• About this exercise: Go through the entries below and tally the lines containing the string "down"; report only the tally.

• Data supplied:
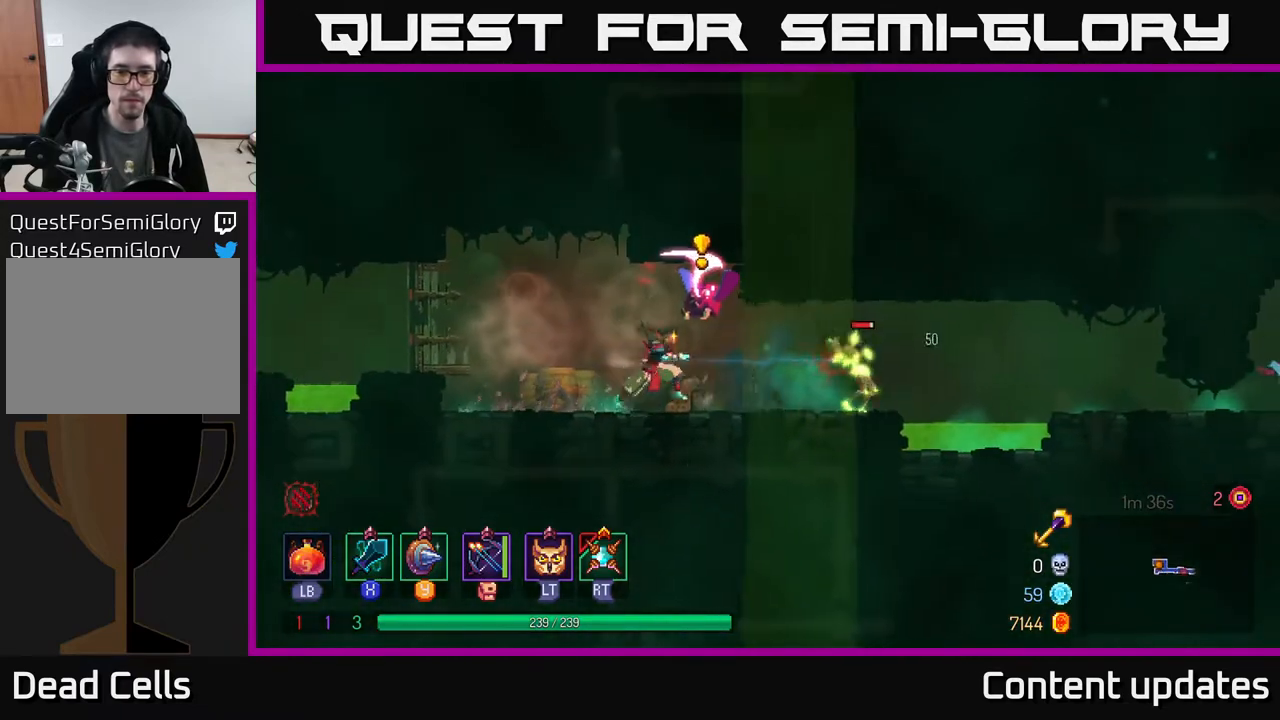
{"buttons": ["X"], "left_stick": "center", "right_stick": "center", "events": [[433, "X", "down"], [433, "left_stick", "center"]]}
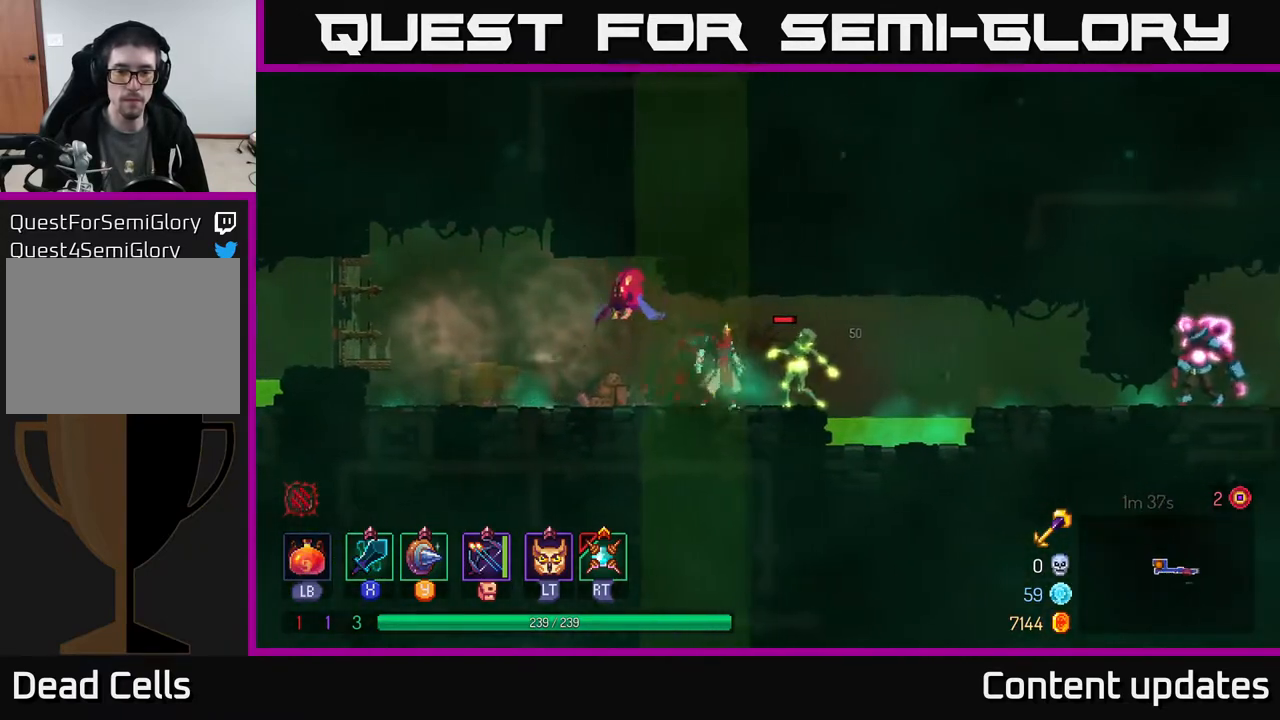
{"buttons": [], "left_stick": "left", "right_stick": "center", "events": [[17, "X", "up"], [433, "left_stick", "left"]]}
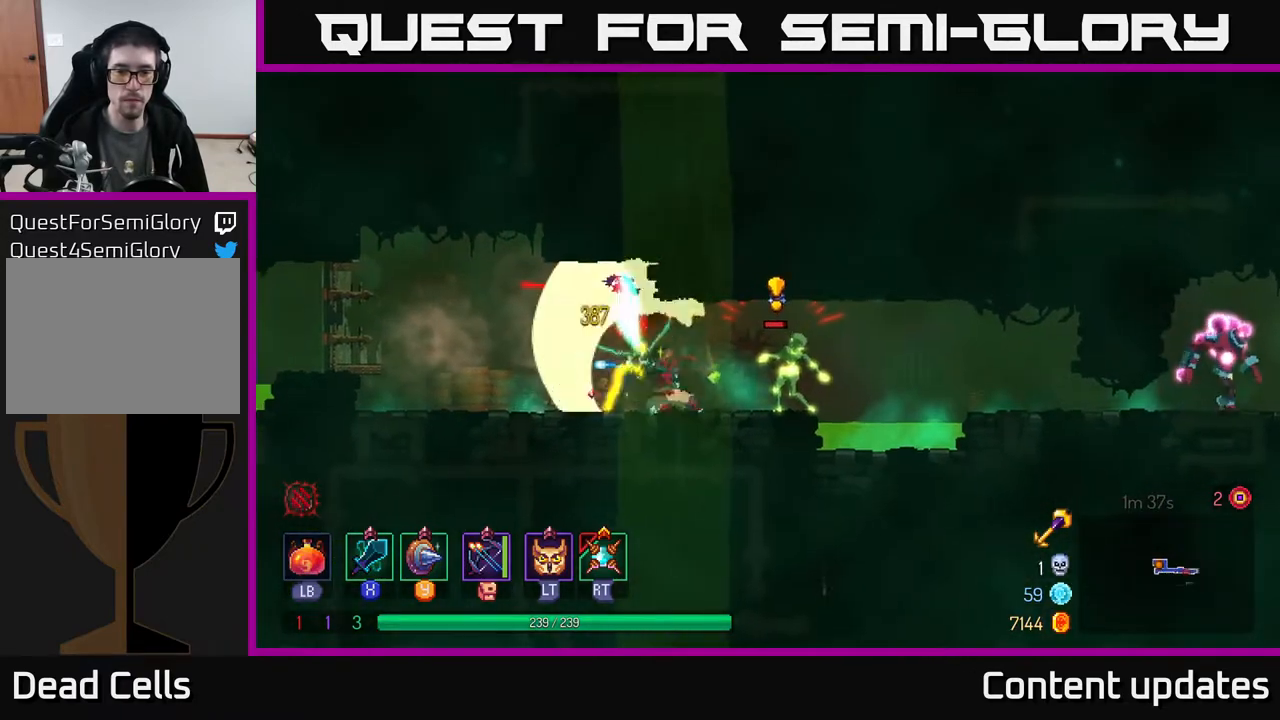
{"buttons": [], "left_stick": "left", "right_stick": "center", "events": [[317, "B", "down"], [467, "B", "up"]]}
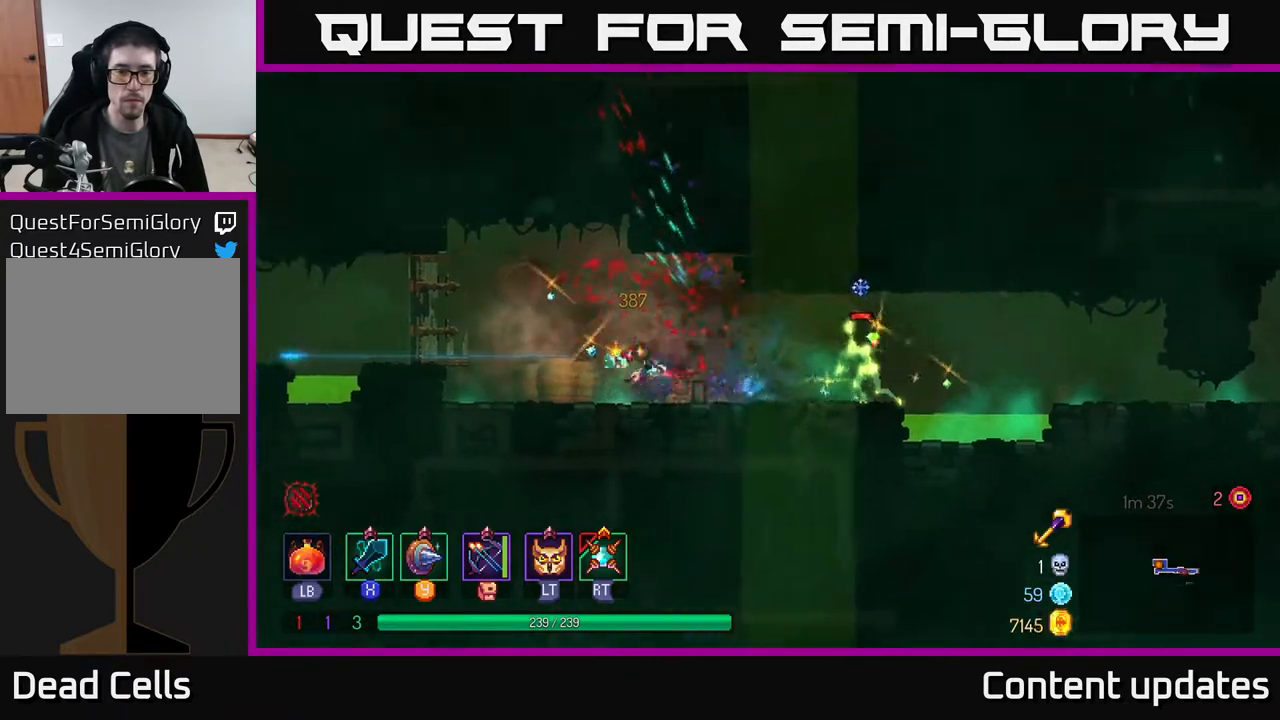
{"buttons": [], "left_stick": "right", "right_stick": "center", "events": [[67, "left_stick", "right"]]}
--
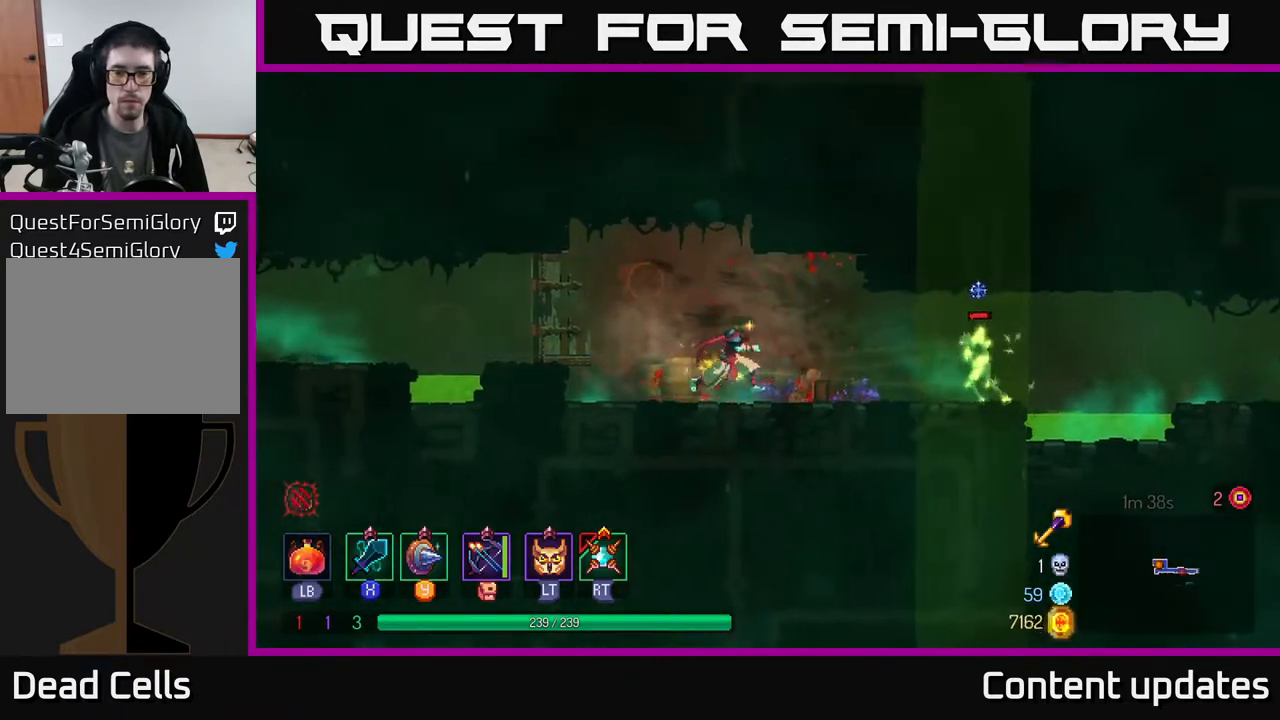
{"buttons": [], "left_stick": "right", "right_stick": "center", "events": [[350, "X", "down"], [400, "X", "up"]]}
---
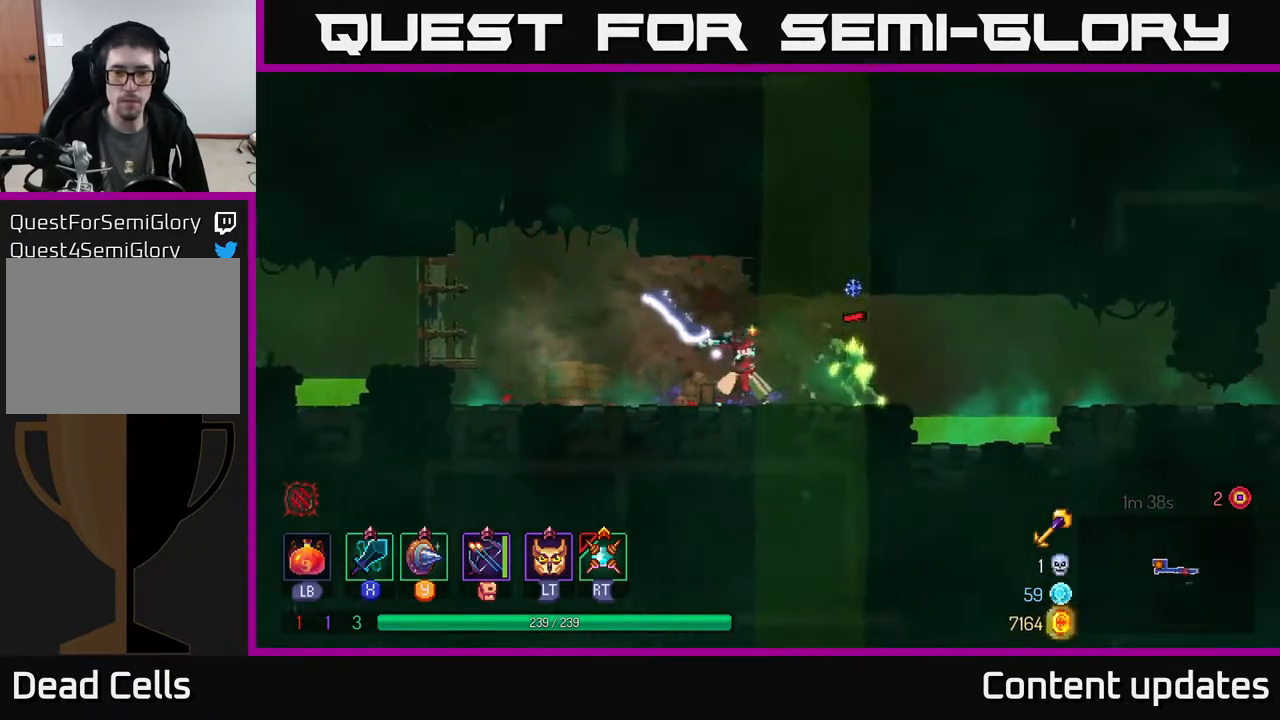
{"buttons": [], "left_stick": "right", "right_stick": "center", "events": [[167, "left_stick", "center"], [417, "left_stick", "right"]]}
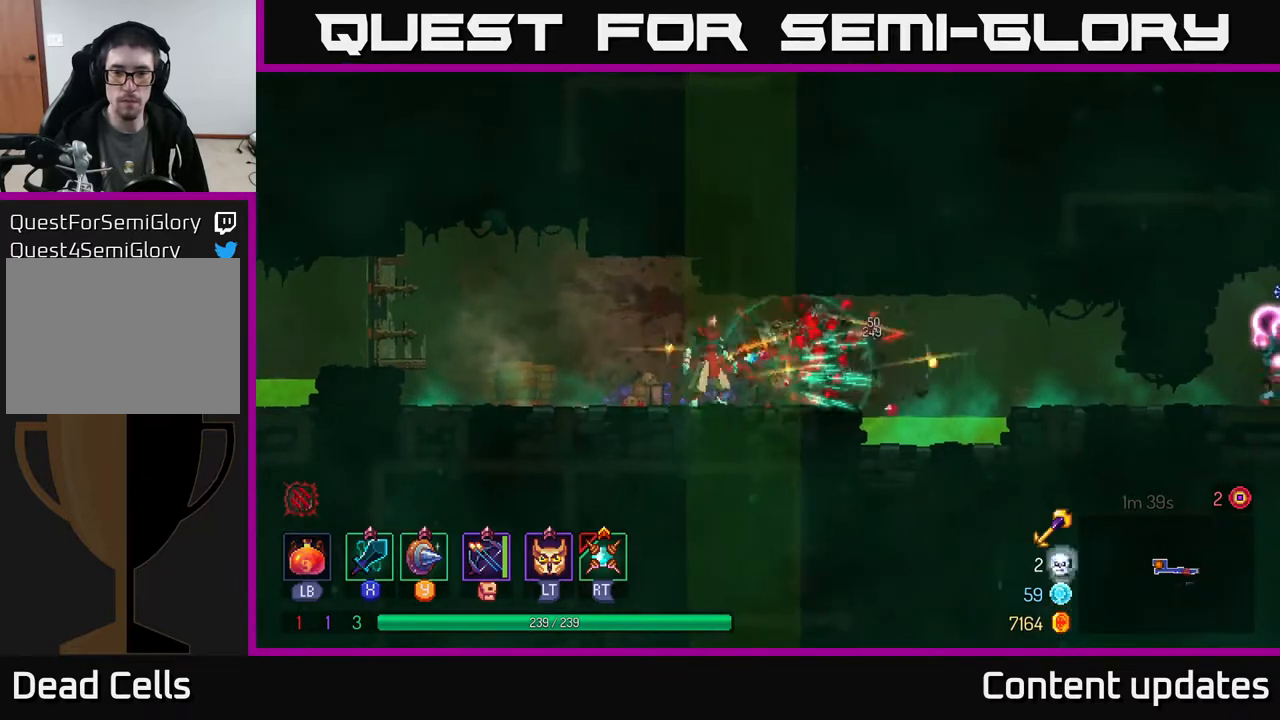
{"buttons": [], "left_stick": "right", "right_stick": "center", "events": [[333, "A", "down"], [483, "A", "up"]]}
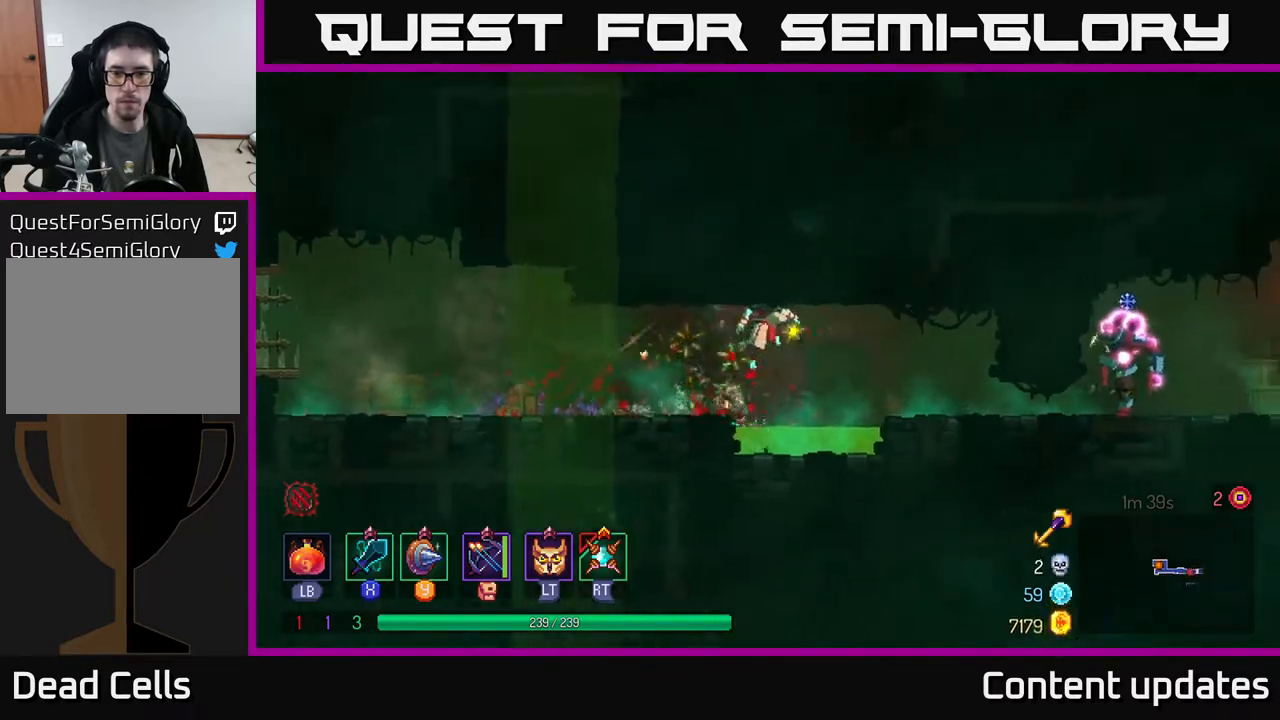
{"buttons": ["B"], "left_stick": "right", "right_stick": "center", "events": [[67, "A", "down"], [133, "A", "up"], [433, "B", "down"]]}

• The answer: 5